DISABLE_INSTALLATION_CHECKS Scope:

• Environment variable now also disables install method mismatch warnings
• Skips checks for npm-local vs config mismatch and native vs config mismatch
• Previously only disabled some checks; now more comprehensive
• Evidence: Conditional check wrapping at line 373886 in mZ5() function

Simplified UNC Path Detection: The Windows UNC path detection was simplified from 8 security checks down to 1 basic pattern check. The new implementation removes specific checks for:

• IPv4 address-based UNC paths (e.g., \\192.168.1.1\share)
• IPv6 address-based UNC paths (e.g., \\[fe80::1]\share)
• WebDAV DavWWWRoot patterns
• SSL/port patterns like @SSL@8080

File operations no longer check for UNC paths at all, while bash command execution retains basic UNC path blocking.

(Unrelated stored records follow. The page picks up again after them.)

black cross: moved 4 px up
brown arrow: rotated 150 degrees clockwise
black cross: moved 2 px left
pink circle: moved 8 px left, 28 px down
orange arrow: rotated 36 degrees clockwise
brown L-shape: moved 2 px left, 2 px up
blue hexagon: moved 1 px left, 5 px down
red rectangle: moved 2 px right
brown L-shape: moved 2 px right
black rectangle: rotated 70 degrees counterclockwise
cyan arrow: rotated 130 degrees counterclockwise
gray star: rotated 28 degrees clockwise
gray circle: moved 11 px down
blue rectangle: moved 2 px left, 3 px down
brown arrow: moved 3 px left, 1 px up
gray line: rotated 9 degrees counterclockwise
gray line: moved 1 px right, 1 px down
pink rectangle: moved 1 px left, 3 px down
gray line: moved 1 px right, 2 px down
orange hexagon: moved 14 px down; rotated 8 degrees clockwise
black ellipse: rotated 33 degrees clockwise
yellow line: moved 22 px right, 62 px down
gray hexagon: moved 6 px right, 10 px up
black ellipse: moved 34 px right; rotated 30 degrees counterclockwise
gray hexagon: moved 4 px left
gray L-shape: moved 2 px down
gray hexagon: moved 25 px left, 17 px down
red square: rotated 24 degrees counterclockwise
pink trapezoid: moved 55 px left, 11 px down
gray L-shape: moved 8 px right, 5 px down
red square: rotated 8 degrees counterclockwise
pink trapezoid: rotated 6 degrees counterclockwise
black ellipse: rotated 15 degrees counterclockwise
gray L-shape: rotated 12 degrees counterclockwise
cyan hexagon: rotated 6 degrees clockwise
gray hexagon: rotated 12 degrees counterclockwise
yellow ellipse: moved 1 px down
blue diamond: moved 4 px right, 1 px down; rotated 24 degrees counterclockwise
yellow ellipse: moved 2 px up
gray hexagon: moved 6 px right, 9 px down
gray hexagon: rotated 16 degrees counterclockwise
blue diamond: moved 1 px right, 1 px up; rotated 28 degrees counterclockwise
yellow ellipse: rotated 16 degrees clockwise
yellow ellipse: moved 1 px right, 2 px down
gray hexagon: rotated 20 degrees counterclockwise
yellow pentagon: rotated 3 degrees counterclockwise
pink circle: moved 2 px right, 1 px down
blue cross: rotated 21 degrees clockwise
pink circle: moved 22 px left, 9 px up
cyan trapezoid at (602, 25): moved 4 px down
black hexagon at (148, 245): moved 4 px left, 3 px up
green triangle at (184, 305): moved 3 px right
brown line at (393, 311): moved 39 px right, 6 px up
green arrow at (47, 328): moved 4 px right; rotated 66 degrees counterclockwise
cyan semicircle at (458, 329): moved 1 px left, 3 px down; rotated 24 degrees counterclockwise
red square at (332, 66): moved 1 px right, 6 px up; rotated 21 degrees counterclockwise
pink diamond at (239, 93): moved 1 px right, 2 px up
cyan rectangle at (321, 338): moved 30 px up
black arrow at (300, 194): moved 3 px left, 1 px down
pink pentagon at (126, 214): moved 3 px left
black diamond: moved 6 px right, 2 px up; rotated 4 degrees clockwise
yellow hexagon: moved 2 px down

The security impact is reduced coverage for IP-based UNC paths and WebDAV-specific attacks.

Old mB1() function at line 469909 (v2.0.36), new i2Q() function at line 222404, file path validation Cr2() at line 474880

Proxy bypass logic moved from axios interceptors to per-request agent creation via the new CFA() function, providing cleaner separation of concerns and more granular control.

CFA() function at line 151929, proxy bypass check QbA() integration

Note: Line numbers reference /home/shcv/projects/claude-investigations/archive/claude-code/pretty/pretty-v2.0.37.js unless otherwise specified.